* [WHAT YOU HAVE TO DO]
Your output should be the lines below from the one with "може бути кухонне" through the one with "Saisir mot-clé. Rechercher", copied exactly, pictures excluded.

━━ GIVEN RECORDS ━━

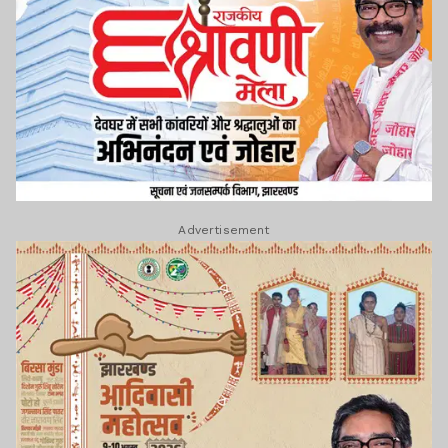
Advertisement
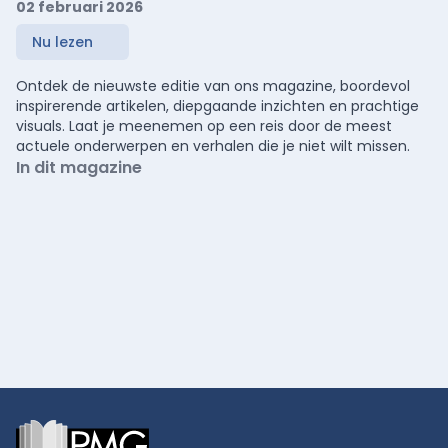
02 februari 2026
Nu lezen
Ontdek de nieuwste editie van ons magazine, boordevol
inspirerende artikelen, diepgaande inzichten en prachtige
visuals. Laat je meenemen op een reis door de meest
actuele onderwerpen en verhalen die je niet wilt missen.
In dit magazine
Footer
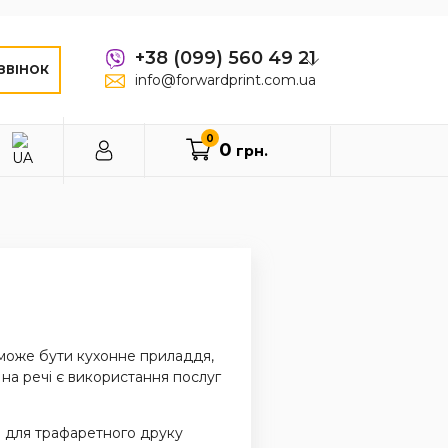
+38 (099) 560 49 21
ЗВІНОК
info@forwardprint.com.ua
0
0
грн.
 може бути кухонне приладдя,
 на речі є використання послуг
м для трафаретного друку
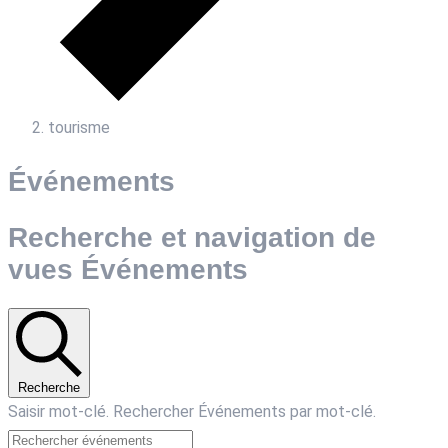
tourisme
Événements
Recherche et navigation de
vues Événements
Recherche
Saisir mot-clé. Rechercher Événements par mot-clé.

━━━
━━ GIVEN RECORDS ━━

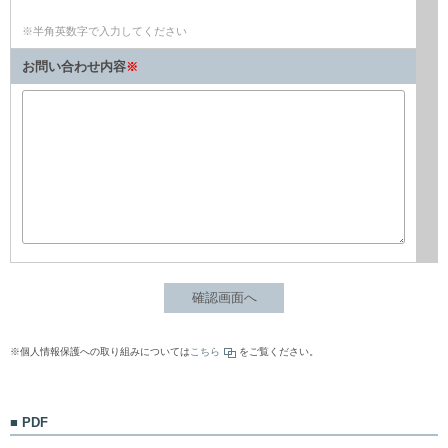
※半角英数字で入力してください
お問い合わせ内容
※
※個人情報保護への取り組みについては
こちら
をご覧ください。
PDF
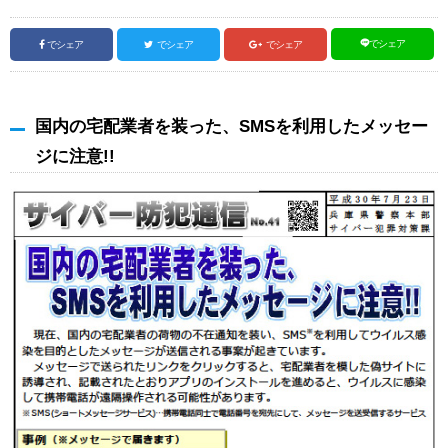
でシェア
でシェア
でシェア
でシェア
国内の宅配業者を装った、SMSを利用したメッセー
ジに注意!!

━━━

* [TASK RESPONSE]
 може бути кухонне приладдя,
 на речі є використання послуг
м для трафаретного друку
tourisme
Événements
Recherche et navigation de
vues Événements
Recherche
Saisir mot-clé. Rechercher Événements par mot-clé.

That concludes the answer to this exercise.